# [YOUR GOAL]
What lines in the data below mention the string "worn"? Copy them out.
** THE INPUT follows **
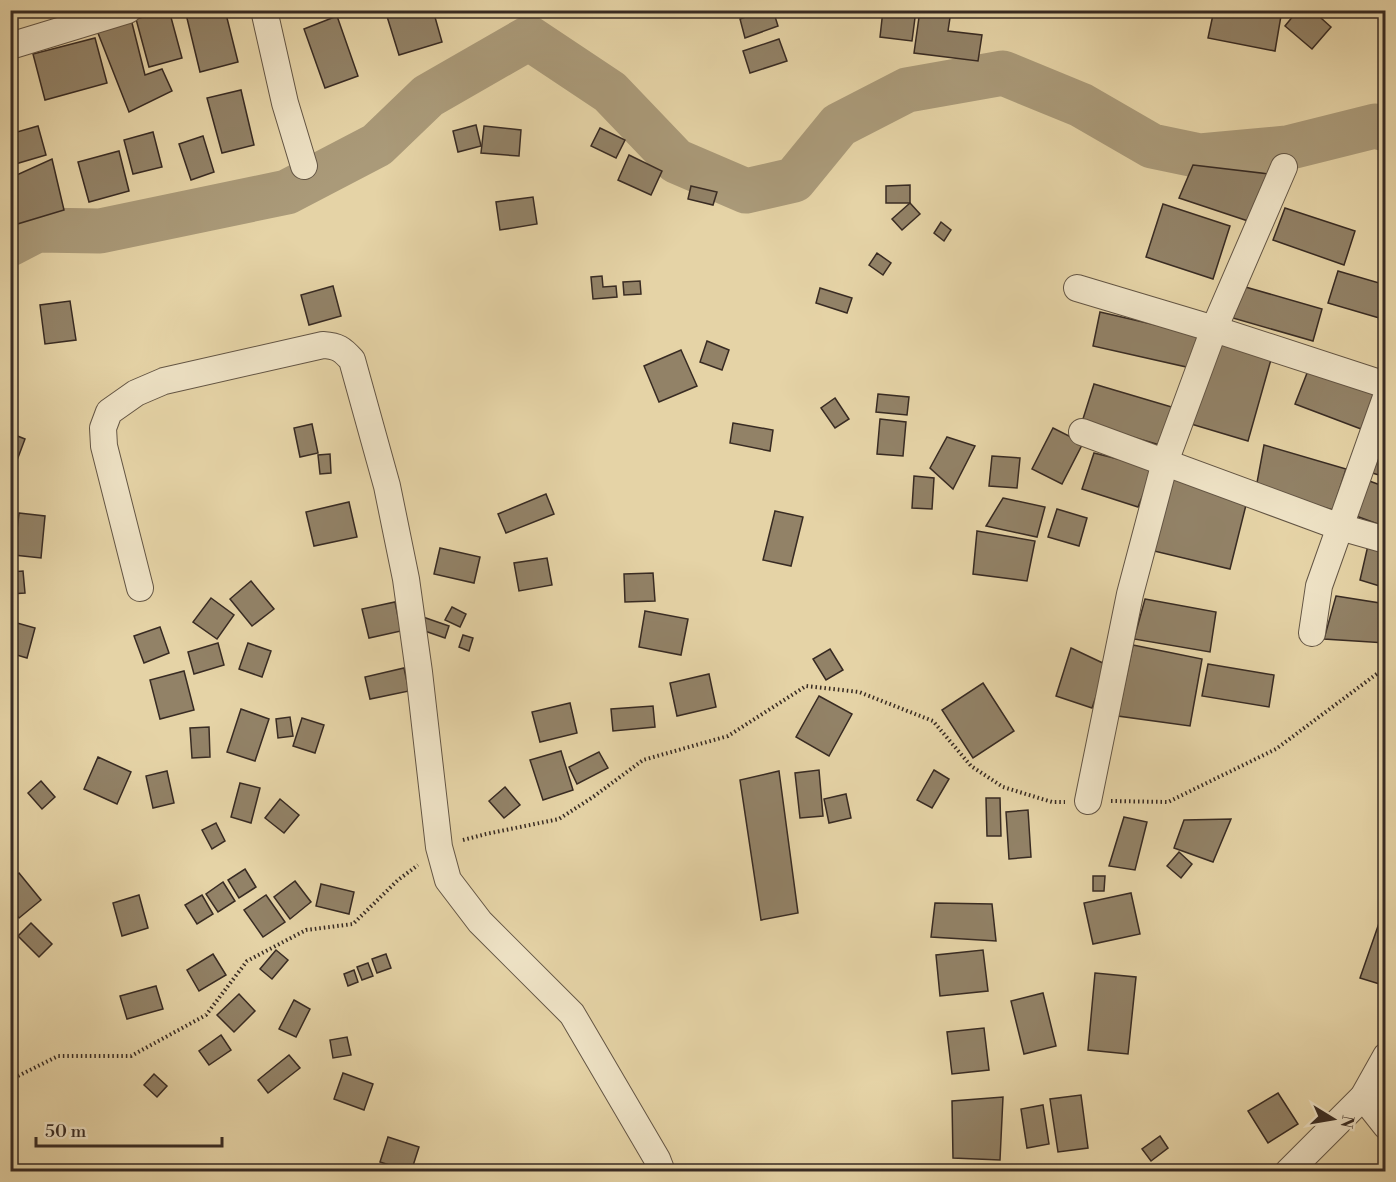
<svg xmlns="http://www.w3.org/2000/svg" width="1396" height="1182" viewBox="0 0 1396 1182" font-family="'Libre Bodoni',serif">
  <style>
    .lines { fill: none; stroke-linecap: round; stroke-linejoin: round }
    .river { stroke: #aa9a79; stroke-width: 45 }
    .building { fill: #928267; stroke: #382b23; stroke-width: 1.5 }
    .minor-casing { stroke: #635544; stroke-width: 28 }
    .path { stroke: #382b23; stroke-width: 4; stroke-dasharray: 1.5 3; stroke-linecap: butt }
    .minor { stroke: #eee2c5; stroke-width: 26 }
  </style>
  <rect width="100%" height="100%" fill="#e5d3a6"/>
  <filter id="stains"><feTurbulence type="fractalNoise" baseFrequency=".00333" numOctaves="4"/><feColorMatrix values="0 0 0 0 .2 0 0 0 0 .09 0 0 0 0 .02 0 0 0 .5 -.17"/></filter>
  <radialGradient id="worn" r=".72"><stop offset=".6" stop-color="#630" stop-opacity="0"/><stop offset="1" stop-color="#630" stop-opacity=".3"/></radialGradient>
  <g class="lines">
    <!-- river -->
    <polyline class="river" points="10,244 37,230 100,231 287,192 377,145 428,96 529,38 610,92 676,161 746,191 794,180 839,125 907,90 1003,73 1081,105 1152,146 1200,156 1287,148 1375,126 1386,129"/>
  </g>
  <!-- building -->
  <g class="building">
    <polygon points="169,10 182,58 149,67 136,19"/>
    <polygon points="185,10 225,10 238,62 200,72"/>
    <polygon points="385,10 433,10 442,42 399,55"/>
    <polygon points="765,10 773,10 778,26 745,38 740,19"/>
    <polygon points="883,10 916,10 912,41 880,37"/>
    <polygon points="920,10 951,11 948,31 982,35 978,61 914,53"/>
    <polygon points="1214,10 1282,10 1275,51 1208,38"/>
    <polygon points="1298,10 1312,10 1331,27 1312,49 1285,26"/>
    <polygon points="337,16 358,76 325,88 304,29"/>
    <polygon points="131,19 145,75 162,69 172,91 129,112 96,28"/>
    <polygon points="95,38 107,83 45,100 33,54"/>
    <polygon points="779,39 787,61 750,73 743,51"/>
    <polygon points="241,90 254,145 222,153 207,98"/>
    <polygon points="476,125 481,146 458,152 453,131"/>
    <polygon points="38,126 46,155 12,165 10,160 10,134"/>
    <polygon points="484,126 521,130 519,156 481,153"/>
    <polygon points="600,128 625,140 616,158 591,146"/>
    <polygon points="153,132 162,167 133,174 124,140"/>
    <polygon points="203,136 214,172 191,180 179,144"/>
    <polygon points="119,151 129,191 89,202 78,162"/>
    <polygon points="629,155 662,171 651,195 618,180"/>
    <polygon points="52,159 64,210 14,225 10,217 10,178"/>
    <polygon points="1193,165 1269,174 1251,222 1179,198"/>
    <polygon points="910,185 910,203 886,203 886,186"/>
    <polygon points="691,186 717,192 713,205 688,199"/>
    <polygon points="533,197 537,224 500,230 496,202"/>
    <polygon points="910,203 920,214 902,230 892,219"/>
    <polygon points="1163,204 1230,226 1213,279 1146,257"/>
    <polygon points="1285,208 1355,231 1344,265 1273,240"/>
    <polygon points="941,222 951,230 944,241 934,233"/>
    <polygon points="877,253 891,263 883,275 869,265"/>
    <polygon points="1338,271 1386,285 1386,320 1328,303"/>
    <polygon points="602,276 603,287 616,286 617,297 593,299 591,277"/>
    <polygon points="640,281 641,294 624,295 623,282"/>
    <polygon points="333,286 341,316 309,325 301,295"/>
    <polygon points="1242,286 1322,309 1313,341 1233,318"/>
    <polygon points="820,288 852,298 847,313 816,303"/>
    <polygon points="70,301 76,340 45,344 40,305"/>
    <polygon points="1100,312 1199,335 1191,368 1093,346"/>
    <polygon points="1215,340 1272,356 1248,441 1191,424"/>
    <polygon points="707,341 729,350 722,370 700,362"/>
    <polygon points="681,350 697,386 659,402 644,366"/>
    <polygon points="1309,368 1375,392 1361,429 1295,404"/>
    <polygon points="1094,384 1175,408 1163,446 1082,422"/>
    <polygon points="878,394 909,397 907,415 876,412"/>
    <polygon points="835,398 849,419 835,428 821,408"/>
    <polygon points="880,419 906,422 903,456 877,454"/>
    <polygon points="733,423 773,430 770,451 730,443"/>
    <polygon points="312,424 318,453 300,457 294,428"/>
    <polygon points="1053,428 1083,443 1062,484 1032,469"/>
    <polygon points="10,433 25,439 10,479"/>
    <polygon points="1386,436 1386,477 1372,473"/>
    <polygon points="947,437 975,446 953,489 930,468"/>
    <polygon points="1264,445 1346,469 1333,510 1256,488"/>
    <polygon points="1094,453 1154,468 1138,507 1082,489"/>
    <polygon points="330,454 331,473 320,474 318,455"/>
    <polygon points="992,456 1020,458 1017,488 989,486"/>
    <polygon points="914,476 934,478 932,509 912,508"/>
    <polygon points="1172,476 1246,505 1230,569 1154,551"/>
    <polygon points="1361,478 1386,487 1386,527 1348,513"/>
    <polygon points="546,494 554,514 506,533 498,514"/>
    <polygon points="1003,498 1045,507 1037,537 986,526"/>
    <polygon points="349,502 357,537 314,546 306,512"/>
    <polygon points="1057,509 1087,518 1079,546 1048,537"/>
    <polygon points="775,511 803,517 791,566 763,560"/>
    <polygon points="19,513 45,516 41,558 14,555"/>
    <polygon points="977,531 1035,541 1027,581 973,574"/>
    <polygon points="1369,541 1386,548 1386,588 1360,580"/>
    <polygon points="440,548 480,557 474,583 434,574"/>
    <polygon points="547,558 552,585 519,591 514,563"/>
    <polygon points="23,571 25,593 10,594 10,572"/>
    <polygon points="653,573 655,601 625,602 624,574"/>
    <polygon points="251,581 274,609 252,626 230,599"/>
    <polygon points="1336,596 1386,604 1386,643 1324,639"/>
    <polygon points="211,598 234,615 217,639 193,622"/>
    <polygon points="1145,599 1216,612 1210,652 1134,639"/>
    <polygon points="395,602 401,631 369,638 362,609"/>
    <polygon points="452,607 466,614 460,627 445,620"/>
    <polygon points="645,611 688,619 681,655 639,647"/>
    <polygon points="423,617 449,626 445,638 419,629"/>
    <polygon points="10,621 35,628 27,658 10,653"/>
    <polygon points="160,627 169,653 144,663 134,636"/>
    <polygon points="463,635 473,638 469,651 459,647"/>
    <polygon points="218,643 224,665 194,674 188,652"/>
    <polygon points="248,643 271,651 262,677 239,669"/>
    <polygon points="1133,645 1202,659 1190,726 1118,716"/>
    <polygon points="1071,648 1107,665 1092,708 1056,696"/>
    <polygon points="830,649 843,670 826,680 813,659"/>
    <polygon points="1208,664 1274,675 1269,707 1202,696"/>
    <polygon points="404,668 409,691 370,699 365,677"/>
    <polygon points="184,671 194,710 160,719 150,680"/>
    <polygon points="709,674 716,707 677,716 670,683"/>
    <polygon points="983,683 1014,731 973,758 942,710"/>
    <polygon points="819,696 852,714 829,756 796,737"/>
    <polygon points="570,703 577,733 540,742 532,712"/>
    <polygon points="653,706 655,727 613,731 611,709"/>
    <polygon points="241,709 269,719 255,761 227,752"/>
    <polygon points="290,717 293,736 278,738 276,719"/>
    <polygon points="302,718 324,725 315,753 293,746"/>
    <polygon points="209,727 210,757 192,758 190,728"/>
    <polygon points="561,751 573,790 543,800 530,760"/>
    <polygon points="599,752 608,768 577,784 569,767"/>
    <polygon points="98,757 131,772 117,804 84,789"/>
    <polygon points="819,770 823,816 800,818 795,773"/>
    <polygon points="934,770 949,779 932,808 917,800"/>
    <polygon points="167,771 174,803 153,808 146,776"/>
    <polygon points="779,771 798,913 761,920 740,780"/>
    <polygon points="41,781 55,797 42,809 28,793"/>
    <polygon points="240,783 260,788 251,823 231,817"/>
    <polygon points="505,787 520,805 504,818 489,801"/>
    <polygon points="846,794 851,818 829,823 824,799"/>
    <polygon points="986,798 1000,798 1001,836 987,836"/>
    <polygon points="280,799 299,815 284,833 265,818"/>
    <polygon points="1028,810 1031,857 1009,859 1006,812"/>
    <polygon points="1124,817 1147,822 1135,870 1109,866"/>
    <polygon points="1231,819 1213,862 1174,848 1184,820"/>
    <polygon points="216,823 225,841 212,849 202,830"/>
    <polygon points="1179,852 1192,864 1181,878 1167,866"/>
    <polygon points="245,869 256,887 239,898 228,880"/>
    <polygon points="19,873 41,900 19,918 10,907 10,880"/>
    <polygon points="1093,876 1105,876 1104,891 1093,891"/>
    <polygon points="295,881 311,902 290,919 274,897"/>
    <polygon points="223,882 235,901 218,912 206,894"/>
    <polygon points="321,884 354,892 349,914 316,906"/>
    <polygon points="1131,893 1140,934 1093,944 1084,903"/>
    <polygon points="139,895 148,928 122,936 113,903"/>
    <polygon points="202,895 213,914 197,924 185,905"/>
    <polygon points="266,895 285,922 263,937 244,910"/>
    <polygon points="935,903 992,904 996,941 931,937"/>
    <polygon points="1386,903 1386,986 1360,978"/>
    <polygon points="31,923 52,944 39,957 18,936"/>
    <polygon points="276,950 288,960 272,979 260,969"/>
    <polygon points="983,950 988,991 940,996 936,955"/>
    <polygon points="213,954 226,975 199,991 187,970"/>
    <polygon points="386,954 391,968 377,973 372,959"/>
    <polygon points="368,963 373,976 362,980 357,967"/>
    <polygon points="354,970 358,982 348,986 344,974"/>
    <polygon points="1095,973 1136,977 1128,1054 1088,1050"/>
    <polygon points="156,986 163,1009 127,1019 120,996"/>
    <polygon points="1043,993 1056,1046 1024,1054 1011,1001"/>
    <polygon points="239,994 255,1011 234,1032 217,1015"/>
    <polygon points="294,1000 310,1009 296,1037 279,1029"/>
    <polygon points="984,1028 989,1070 952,1074 947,1032"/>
    <polygon points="221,1035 231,1050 209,1065 199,1051"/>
    <polygon points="347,1037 351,1055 333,1058 330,1040"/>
    <polygon points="289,1055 300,1068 268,1093 258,1080"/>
    <polygon points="343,1073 373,1084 364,1110 334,1099"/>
    <polygon points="154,1074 167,1086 157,1097 144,1085"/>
    <polygon points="1278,1093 1298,1124 1268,1143 1248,1111"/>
    <polygon points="1081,1095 1088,1148 1058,1152 1050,1099"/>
    <polygon points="1003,1097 1000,1160 953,1158 952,1101"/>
    <polygon points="1043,1105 1049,1144 1027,1148 1021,1109"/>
    <polygon points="1160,1136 1168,1148 1151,1161 1142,1149"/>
    <polygon points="388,1137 419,1147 411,1172 380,1162"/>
  </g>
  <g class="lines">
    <!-- minor casing -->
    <g class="minor-casing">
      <g id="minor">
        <polyline points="264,10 285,103 304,166"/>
        <polyline points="10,46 128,10"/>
        <polyline points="1077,288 1214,329 1386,385"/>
        <polyline points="1082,432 1340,527 1386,540"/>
        <path d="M140,588L104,446L103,428L109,412L136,393L164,381L323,345C338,346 342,349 352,360L387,486L406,579L419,672L439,847L448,880L480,922L572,1014L657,1159L662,1172"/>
        <polyline points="1312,633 1319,586 1386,397"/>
        <polyline points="1088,801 1130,594 1165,462 1214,329 1284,167"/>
        <polyline points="1363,1097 1386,1126"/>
        <polyline points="1288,1172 1363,1097 1386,1056"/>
      </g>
    </g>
    <!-- path -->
    <g class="path">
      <polyline points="1111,801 1168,802 1276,749 1386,667"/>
      <polyline points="463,840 486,834 559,819 593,797 643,760 728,736 806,686 859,692 933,721 971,766 1003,787 1052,802 1065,802"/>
      <polyline points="10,1080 58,1056 131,1056 206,1015 247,961 306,930 353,924 398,880 418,865"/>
    </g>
    <!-- minor -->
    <use href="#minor" class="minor"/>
  </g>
  <!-- margin -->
  <rect width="1396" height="1182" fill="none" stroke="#e5d3a6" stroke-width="36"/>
  <rect x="12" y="12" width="1372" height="1158" fill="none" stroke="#382b23" stroke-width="3"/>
  <rect x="18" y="18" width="1360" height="1146" fill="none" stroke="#382b23" stroke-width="1.5"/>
  <!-- north arrow -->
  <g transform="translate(1333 1119) rotate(101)" stroke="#eee2c5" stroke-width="4.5" paint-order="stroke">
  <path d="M0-4.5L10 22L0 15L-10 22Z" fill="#382b23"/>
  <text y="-9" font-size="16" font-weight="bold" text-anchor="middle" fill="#382b23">N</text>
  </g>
  <!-- scale -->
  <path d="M36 1137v9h186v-9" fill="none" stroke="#382b23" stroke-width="3"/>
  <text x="45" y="1137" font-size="18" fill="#382b23" stroke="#eee2c5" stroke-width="4.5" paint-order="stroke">50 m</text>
  <rect width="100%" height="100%" filter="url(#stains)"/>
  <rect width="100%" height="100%" fill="url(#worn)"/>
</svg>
** End of THE INPUT **
# [TASK RESULT]
  <radialGradient id="worn" r=".72"><stop offset=".6" stop-color="#630" stop-opacity="0"/><stop offset="1" stop-color="#630" stop-opacity=".3"/></radialGradient>
  <rect width="100%" height="100%" fill="url(#worn)"/>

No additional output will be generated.